Purpose-scoped ADK agents for SDC4 data operations
Project description
SDC Agents
Purpose-scoped ADK agents for producing SDC4-compliant data artifacts from existing datastores.
What is SDC Agents?
SDC Agents is an open-source suite of nine purpose-scoped agents built on Google's Agent Development Kit (ADK) that transform data from SQL databases, CSV files, and JSON sources into validated, multi-format SDC4 artifacts — without requiring the user to write XML, RDF, or GQL by hand.
Each agent is an ADK LlmAgent with a narrowly scoped BaseToolset, auditable activity, and enforced isolation boundaries. No single agent can reach across scope boundaries — a compromised or misbehaving agent has blast radius limited to its purpose.

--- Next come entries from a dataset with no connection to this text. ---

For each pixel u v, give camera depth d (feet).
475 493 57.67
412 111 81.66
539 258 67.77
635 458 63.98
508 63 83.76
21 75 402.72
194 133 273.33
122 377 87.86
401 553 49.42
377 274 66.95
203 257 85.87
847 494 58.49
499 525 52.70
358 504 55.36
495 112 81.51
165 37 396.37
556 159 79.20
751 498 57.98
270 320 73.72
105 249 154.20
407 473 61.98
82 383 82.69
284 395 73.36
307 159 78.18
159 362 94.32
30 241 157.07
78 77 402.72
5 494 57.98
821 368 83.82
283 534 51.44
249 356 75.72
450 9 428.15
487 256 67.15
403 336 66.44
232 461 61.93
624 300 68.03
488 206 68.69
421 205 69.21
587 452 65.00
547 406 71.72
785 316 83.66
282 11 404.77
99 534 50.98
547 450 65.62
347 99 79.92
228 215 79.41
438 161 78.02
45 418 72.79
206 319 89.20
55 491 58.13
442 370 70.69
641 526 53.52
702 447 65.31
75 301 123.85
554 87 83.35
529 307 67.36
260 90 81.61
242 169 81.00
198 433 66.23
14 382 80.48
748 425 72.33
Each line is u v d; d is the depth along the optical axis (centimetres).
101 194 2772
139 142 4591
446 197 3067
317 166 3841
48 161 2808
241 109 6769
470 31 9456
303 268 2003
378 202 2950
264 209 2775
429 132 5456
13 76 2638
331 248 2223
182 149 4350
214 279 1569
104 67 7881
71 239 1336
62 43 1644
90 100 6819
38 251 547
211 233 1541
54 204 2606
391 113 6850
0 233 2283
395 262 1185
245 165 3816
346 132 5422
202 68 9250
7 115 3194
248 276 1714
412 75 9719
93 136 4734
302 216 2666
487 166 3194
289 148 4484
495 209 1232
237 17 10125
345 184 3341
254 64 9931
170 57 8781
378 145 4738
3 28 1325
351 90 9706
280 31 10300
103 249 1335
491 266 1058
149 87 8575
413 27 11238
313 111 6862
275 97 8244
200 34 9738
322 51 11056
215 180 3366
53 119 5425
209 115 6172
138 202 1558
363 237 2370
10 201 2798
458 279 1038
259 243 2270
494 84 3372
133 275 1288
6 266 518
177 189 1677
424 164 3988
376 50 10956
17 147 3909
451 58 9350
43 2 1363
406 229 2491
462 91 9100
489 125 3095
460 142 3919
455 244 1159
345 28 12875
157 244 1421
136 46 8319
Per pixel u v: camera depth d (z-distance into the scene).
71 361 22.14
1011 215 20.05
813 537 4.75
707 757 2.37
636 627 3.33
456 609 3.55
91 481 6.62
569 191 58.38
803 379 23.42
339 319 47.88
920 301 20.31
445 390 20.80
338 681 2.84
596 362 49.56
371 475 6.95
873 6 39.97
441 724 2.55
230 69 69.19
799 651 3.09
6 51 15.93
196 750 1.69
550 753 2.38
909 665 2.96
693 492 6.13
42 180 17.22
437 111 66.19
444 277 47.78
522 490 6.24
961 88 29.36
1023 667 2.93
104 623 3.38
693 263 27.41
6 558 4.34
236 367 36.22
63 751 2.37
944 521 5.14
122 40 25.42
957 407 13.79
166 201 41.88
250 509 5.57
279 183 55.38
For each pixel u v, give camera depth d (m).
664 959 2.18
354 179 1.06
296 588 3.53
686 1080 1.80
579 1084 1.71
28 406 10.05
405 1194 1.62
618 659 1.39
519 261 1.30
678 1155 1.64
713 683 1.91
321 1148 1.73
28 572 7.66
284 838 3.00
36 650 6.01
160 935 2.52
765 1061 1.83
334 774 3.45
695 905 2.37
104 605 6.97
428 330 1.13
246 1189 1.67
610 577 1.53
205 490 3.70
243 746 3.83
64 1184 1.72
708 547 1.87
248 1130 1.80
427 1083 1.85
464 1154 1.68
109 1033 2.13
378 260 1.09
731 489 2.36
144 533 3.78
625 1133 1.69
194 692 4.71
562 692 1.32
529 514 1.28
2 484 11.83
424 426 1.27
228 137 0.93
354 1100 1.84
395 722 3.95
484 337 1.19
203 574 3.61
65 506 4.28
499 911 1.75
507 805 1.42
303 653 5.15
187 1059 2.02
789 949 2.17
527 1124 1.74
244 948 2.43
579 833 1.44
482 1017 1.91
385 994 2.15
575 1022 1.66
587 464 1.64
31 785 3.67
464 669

MCP compatibility: Each toolset can also be exported as an MCP server for framework-agnostic integration with non-ADK clients.
Architecture: Nine Agents
| Agent | Purpose | Network | Datasource Access |
|---|---|---|---|
| Catalog Agent | Discover published SDC4 schemas and download artifacts from SDCStudio | HTTPS (optional token auth) | None |
| Introspect Agent | Examine customer datasources and extract structure (read-only) | None | Read-only |
| Mapping Agent | Suggest and manage column-to-component mappings | None | None |
| Generator Agent | Produce SDC4 XML instances from mapped data | None | Read-only |
| Validation Agent | Validate and sign XML instances via VaaS API | HTTPS (token auth) | None |
| Distribution Agent | Route artifact packages to customer-local destinations | Customer-local only | None |
| Knowledge Agent | Ingest customer context (CSV, JSON, TTL, Markdown, PDF, DOCX) into vector store | None | Read-only (files) |
| Assembly Agent | Discover components, propose hierarchies, assemble published models | HTTPS (Assembly API) | None |
| Semantic Discovery Agent | Search Vertex AI Search for SDC4 resources (ADK-only) | GCP (Vertex AI Search) | None |
Security Principles
- No agent has both datasource access and network access
- Read-only datasource access — no agent can write to customer data
- Tools are declarative Python functions — ADK derives schemas from type hints and docstrings
- Structured audit log — every tool call logged with agent, tool, inputs, outputs, timestamp
- No credential sharing — each
BaseToolsetreceives only its own credential scope - Fail closed — errors are returned, never retried with escalated privileges
IEEE 7000-2021 Alignment
SDC Agents is designed consistent with IEEE 7000-2021 Value-based Engineering principles for ethical autonomous system design:
- Transparency — append-only structured audit log records every tool invocation with agent, tool, inputs, outputs, timestamp, and duration
- Traceability — all inter-agent handoffs are inspectable files on disk (
.sdc-cache/), not opaque in-memory calls - Harm minimization — purpose-scoped isolation ensures no single agent can access both customer datasources and external networks; blast radius is confined to each agent's scope
- Stakeholder value preservation — SDC4's curated, constraint-based semantic model (
xsd:restrictiononly, immutable schemas) encodes data integrity and endurance as system-level guarantees, not optional features
Data Flow
Agents communicate through files on disk, not direct calls. Every handoff is an inspectable, version-controllable artifact:
Catalog Agent → .sdc-cache/schemas/ ─┐
Introspect Agent → .sdc-cache/introspections/ ─┤
▼
Mapping Agent → .sdc-cache/mappings/
▼
Generator Agent → ./sdc-output/*.xml
▼
Validation Agent → ./sdc-output/*.pkg.zip
▼
Distribution Agent → customer destinations
SDCStudio API Dependencies
SDC Agents consumes two sets of endpoints from SDCStudio:
- Catalog API (public, optional token auth) — schema discovery, component trees, skeleton templates, schema-level RDF, reference ontologies
- VaaS API (token auth) — XML validation, signing, artifact package generation
Authenticated Catalog Lookups: When an API key is provided, catalog search results are filtered according to the Modeler's project preferences configured in SDCStudio. If the Modeler's
prj_filtersetting is enabled (the default), results are scoped to their default project. Without an API key, the catalog returns all published public schemas. This means the samecatalog_list_schemastool returns personalized results for authenticated users and broad results for anonymous browsing, with no change to the tool interface.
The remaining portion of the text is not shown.